Do these new voices need to be young persons intent on vowed ministry? While such persons are most welcome (and we have to make ourselves known to them), I am committed to ongoing conversations with associates and those who work with us, as well as older women who might seek vowed membership. These women should be much more diverse in race and ethnicity and culture than has been characteristic of us in the past. In this new day, who has the wisdom we need? It may not lie where we expect it. Put negatively, we can’t afford to arbitrarily close off any group of persons from this conversation, put positively, the charism of the future will be built on just such diversity.

3. The third reason I am vitally interested in the issue of new vowed membership is that I am convinced that people are still being called. It is very hard to discern the call in this culture of secularism and non-institutional expressions of spirituality. Can we provide a home for these women’s discernment? To my mind, it is completely appropriate to welcome a woman into our community as part of her discernment, and then, as the discernment becomes clear, support her as she moves toward it—even if it not be to our congregation. In this sense, vocation ministry is a ministry to the Church, not just to our particular congregation. But in serving this larger ministry, if we do it with authenticity and skill, we will also be welcoming those whom God is calling to our congregation.

4. The Church needs thoughtful, articulate women religious as part of its ongoing life. And who are we, if not that? The Church needs this charism, our charism, as it, too, must learn to be the Church of the future.
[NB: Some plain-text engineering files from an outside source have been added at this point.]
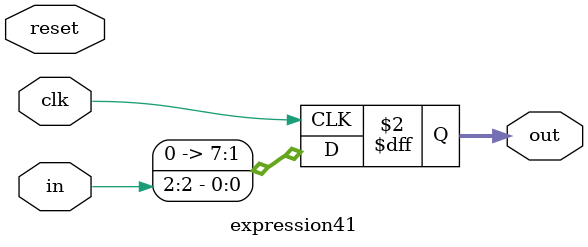
<source format=v>
module expression41
  #(parameter integer WIDTH = 8)
  (input wire             reset,
   input wire             clk,
   input wire [WIDTH-1:0] in,
   output reg [WIDTH-1:0] out);

   always @(posedge clk) out <= in[2];

endmodule

</source>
All of our varied voices are necessary to that discovery.

5. A word about something I am observing from my ministry perspective. As many of you know, I have worked for more than a quarter century at a Presbyterian Seminary. It is theologically liberal, matching quite closely the theological orientation of most of us. In the past 30 years, the trajectory of membership in the Presbyterian Church (USA) has been strikingly like the trajectory of membership in our congregation. The drops have been nothing short of precipitous in the past half dozen years. The pastorates are fewer and farther between, and it is very difficult now to count on making a living doing ordained ministry. You can imagine what this situation has done to the numbers of students coming to the seminary to prepare for ministry. But what I have observed is that there are still people coming to seminary. They know the situation in their church. They know the situation with ministerial positions is nothing short of grim. But a small group of them come anyhow. They sense they are called to do something very new and creative, though they seldom know what it is when they come. Can we do any less than welcome into our ranks those women, probably fewer in numbers yet called and creative, be they associates, lay consecrated, vowed or in some new form of membership that has yet to be dreamed up? They will be fewer, but they will be creative!

6. Finally, I’d like companions! It’s much more fun, and challenging, to walk this walk with others!